Monday, May 9, 2016

Riding with Willie and the Blazers: Five Star Uber Rating

Monday. It has been a nice spring for work. My contract of late has me commuting down to the neighborhood of Albina on the east side. The design firm that hired me has an office in an old brick building on N Russell Street, on the flank of the hill coming down towards the railyards beside the Willamette River.



This afternoon, when it was time to migrate home from the office, I got my iPhone and punched up the Uber app, and almost immediately after hitting "Request UberX," the app announced "Arriving Now."

I could see from the map in the app that the driver was just few blocks away, right in front of the inspection barn for Lyft, the competing driving service to Uber. He must have been hanging out there, as many drivers do.

When I saw the driver was so close, I  quickly wrapped up my conversation with co-workers, said good-bye, and carried my backpack down the front stairs and out the front door. The ground floor is a restaurant, but it does not open until the evening.  It still took about a minute for the driver to arrive. He came around the corner in a black sedan.

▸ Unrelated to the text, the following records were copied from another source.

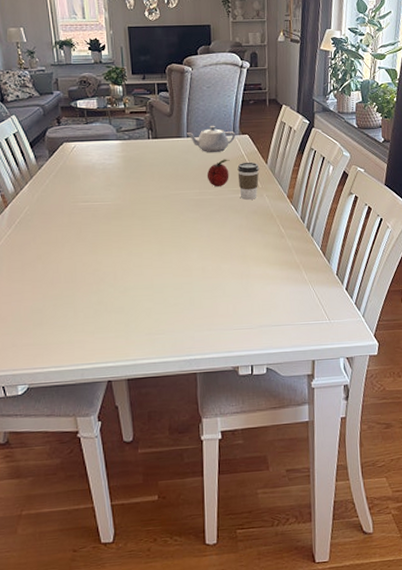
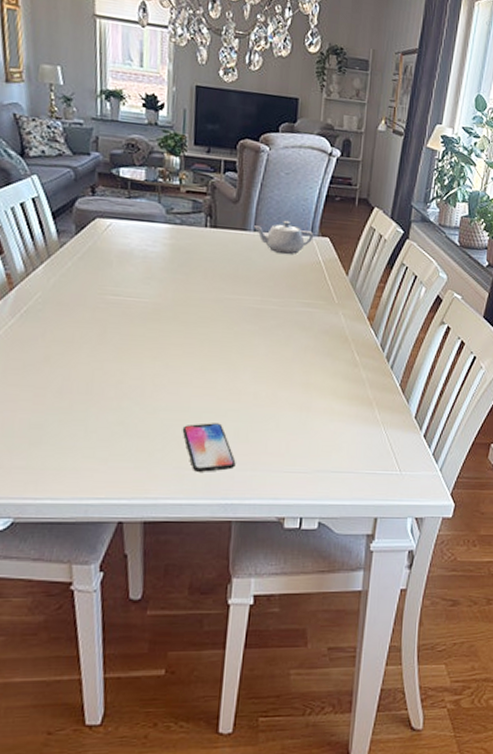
smartphone: none [149,295,194,336] -> present [182,423,236,472]
fruit: present [207,159,230,187] -> none [272,263,303,296]
coffee cup: present [237,162,260,200] -> none [310,270,338,317]

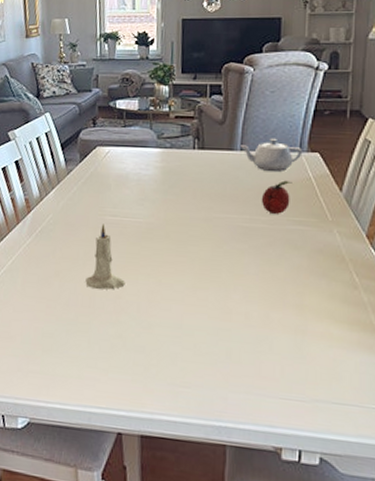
candle: none [82,304,128,375] -> present [85,224,125,290]
smartphone: present [182,423,236,472] -> none [175,341,229,392]
fruit: none [272,263,303,296] -> present [261,180,292,214]

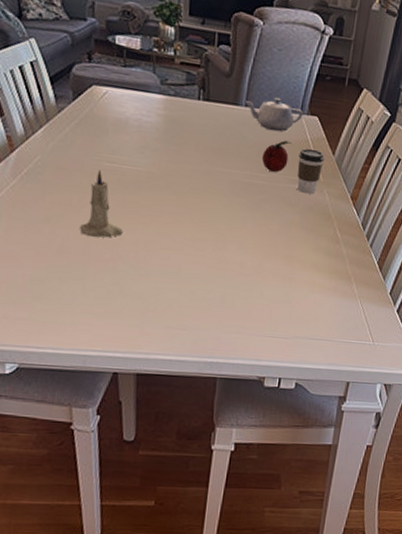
coffee cup: none [301,186,331,235] -> present [296,148,325,194]

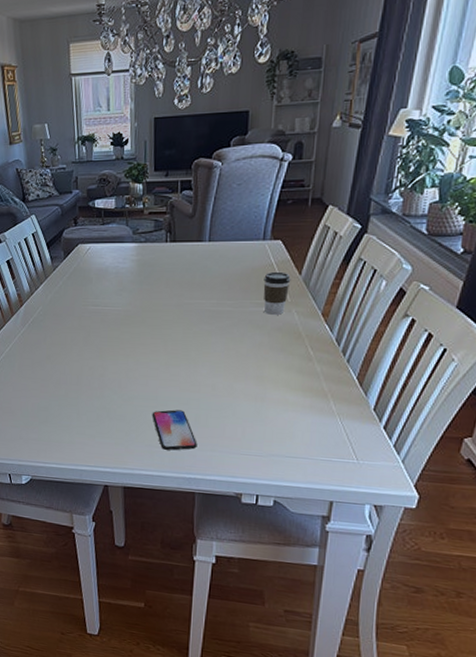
candle: present [79,170,123,238] -> none [73,313,108,370]
smartphone: none [173,288,222,333] -> present [152,409,197,451]
teapot: present [246,98,304,132] -> none [209,229,266,260]
fruit: present [261,140,292,172] -> none [227,267,256,298]

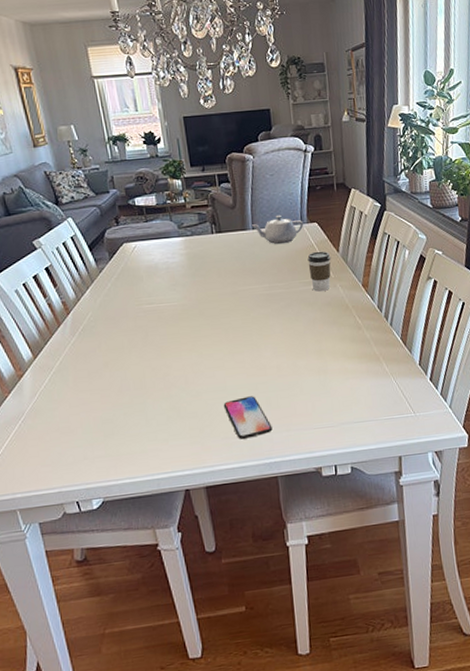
teapot: none [209,229,266,260] -> present [252,216,304,245]

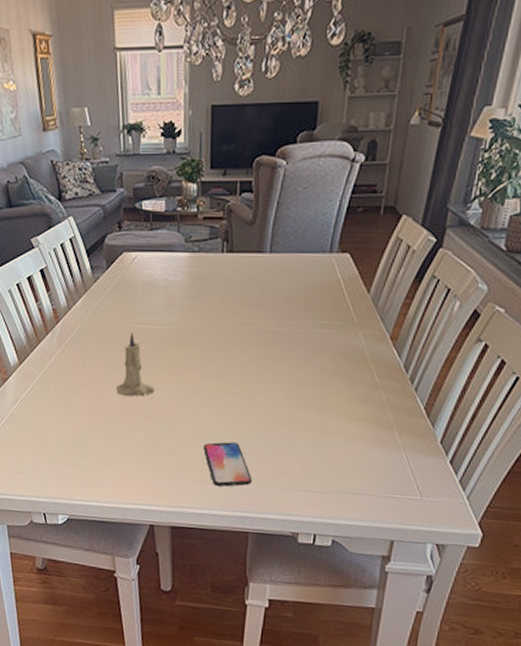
candle: none [134,313,171,372] -> present [116,332,155,397]
teapot: present [252,216,304,245] -> none [270,240,333,275]
coffee cup: present [307,251,331,292] -> none [327,288,359,338]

I motioned him over to the curb by the building, opened the back door, and got in the back seat . I wondered if I knew the driver, but I saw it was a driver I didn't know yet, an older black gentleman, large of build. He talked with the thick raspy accent that made me suspect he was a local, and it turned out I was right. He said his name was Willie.

How Portland has changed. Whenever I meet a driver who has been around a while, we always wind up talking about that.

Willie said he grew up on "Wilder Street". At least that's what I thought he said.*

"You ever heard of it?"

"It rings a bell," I said. "But I can't place it."

"Wilder Street. Right next the Lloyd Center," he said, referring to old shopping mall in the east side downtown.

I pictured that he must be talking about some small side street that I had not yet stumbled across.

The ride home was quick. As we came up East Burnside from MLK, we were stopped at the traffic light on 12th in the midst of a thick traffic that comes across the Burnside Bridge. He motioned at the dozen or so cars in front of him on the hill.

"See this," he said. "On Wilder Street, we played stick ball in the street all day long and didn't see this many cars. That's how quiet it was. That's back when a lot of people didn't have cars."

He brought up the Blazers, and I seized on the chance to talk about my newfound enthusiasm for the local sports franchise. How could I not be into them, since on half the days I commute to work, I traverse the front of the Moda Center where they play (and where "Birdie Sanders" was born, about a week after I started work).



"Amazing," I said. "I'm so into the Blazers. I never thought I would be, but I finally am."

The Blazers were a good sports story too, having been written off for dead and the beginning of the season because of defections of key players. Yet were now deep into the playoffs. Everyone said this was due in great deal to injuries to other teams, allowing the Blazers to get much further than their resume seemed to indicate they could. But that's all part of the game, as they say.

I waxed quickly on my theory of the NBA: "It's certainly the Steph Curry era, isn't it? Every era has a dominant player, and it's obviously him. Golden State is going to be a dominant team for a long time going forward."

"But they need a rival," I added, without letting a beat intercede. "They need someone scrappy that can rise up and beat them from time to time."

"Looks like it's going to be the Blazers," Willie added, as if finishing my thought, chuckling loud as we drove down Burnside. 
*It turns out I'm pretty sure he was saying Weidler Street, which is now one of the main traffic arteries through that district of East Portland. His having played stickball now sounds very impressive.